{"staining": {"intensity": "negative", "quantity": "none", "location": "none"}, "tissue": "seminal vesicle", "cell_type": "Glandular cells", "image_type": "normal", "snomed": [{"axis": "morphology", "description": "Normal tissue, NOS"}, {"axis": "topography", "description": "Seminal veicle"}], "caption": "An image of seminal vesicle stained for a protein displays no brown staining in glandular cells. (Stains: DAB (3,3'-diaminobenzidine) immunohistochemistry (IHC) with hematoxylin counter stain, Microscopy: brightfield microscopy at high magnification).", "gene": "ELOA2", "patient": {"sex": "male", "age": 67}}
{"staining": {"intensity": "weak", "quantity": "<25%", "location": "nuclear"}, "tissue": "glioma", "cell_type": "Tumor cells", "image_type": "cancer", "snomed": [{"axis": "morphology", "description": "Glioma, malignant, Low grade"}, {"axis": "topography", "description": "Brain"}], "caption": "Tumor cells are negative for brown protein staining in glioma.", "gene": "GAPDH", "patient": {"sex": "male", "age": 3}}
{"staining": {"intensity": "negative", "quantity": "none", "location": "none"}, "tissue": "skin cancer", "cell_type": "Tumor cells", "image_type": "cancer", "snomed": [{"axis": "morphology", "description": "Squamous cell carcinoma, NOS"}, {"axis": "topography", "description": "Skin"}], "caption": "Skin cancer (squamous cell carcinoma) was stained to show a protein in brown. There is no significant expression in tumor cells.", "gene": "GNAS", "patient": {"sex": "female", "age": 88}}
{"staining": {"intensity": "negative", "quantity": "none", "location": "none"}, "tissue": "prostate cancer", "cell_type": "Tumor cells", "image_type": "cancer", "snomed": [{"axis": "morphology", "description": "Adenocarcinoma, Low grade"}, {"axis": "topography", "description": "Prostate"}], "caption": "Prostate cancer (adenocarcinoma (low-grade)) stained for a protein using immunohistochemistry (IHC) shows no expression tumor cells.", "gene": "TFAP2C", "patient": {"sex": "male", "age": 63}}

Task prompt: Check each line of the data above for the word "immunohistochemistry". Report how many lines have it, and nothing else.

Solution for this task: 2